Encased in the nose cone that will protect it during launch, the rover and the rest of the Mars 2020 spacecraft – the aeroshell, cruise stage, and descent stage – were affixed to a United Launch Alliance Atlas V booster on Tuesday, July 7, at Cape Canaveral Air Force Station in Central Florida.
The process began when a 60-ton hoist on the roof of the Vertical Integration Facility at Space Launch Complex 41 lifted the nose cone, otherwise known as the payload fairing, 129 feet (39 meters) to the top of the waiting rocket. There, engineers made the physical and electrical connections that will remain between booster and spacecraft until about 50 to 60 minutes after launch, when the two are pyrotechnically separated and Perseverance is on its way.
“I have seen my fair share of spacecraft being lifted onto rockets,” said John McNamee, project manager for the Mars 2020 Perseverance rover mission at NASA’s Jet Propulsion Laboratory in Southern California. “But this one is special because there are so many people who contributed to this moment. To each one of them I want to say, we got here together, and we’ll make it to Mars the same way.”
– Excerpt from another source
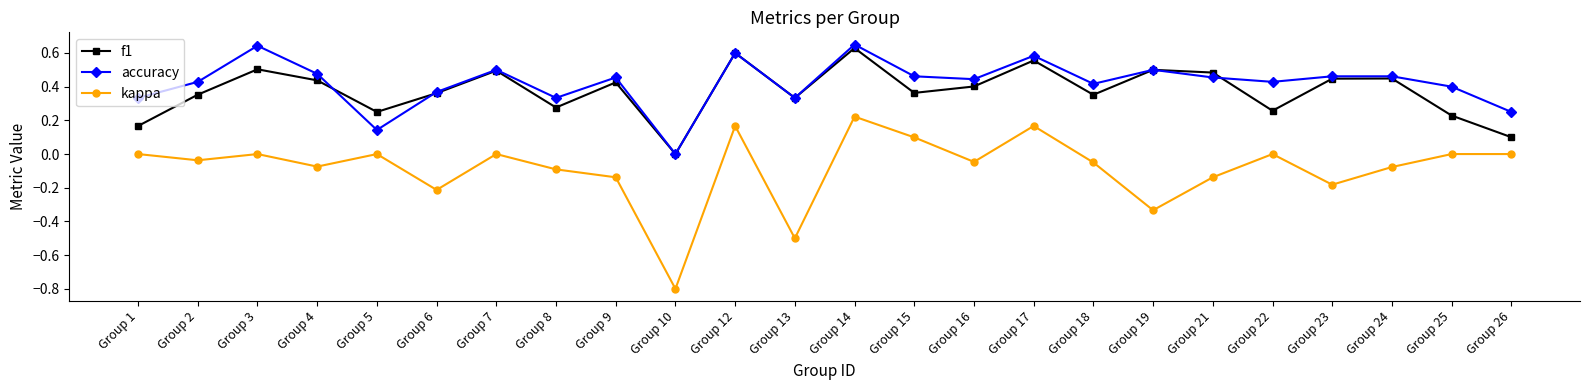

What are all the series names shown in the legend?

f1, accuracy, kappa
With the mating of spacecraft and booster complete, the final testing of the two (separately and as one unit) will be underway. Then two days before the July 30 launch, the Atlas V will leave the Vertical Integration Facility for good. Traveling by rail, it will cover the 1,800 feet (550 meters) to the launch pad in about 40 minutes. From there, Perseverance has about seven months and 290 million miles (467 million kilometers) to go before arriving at Mars.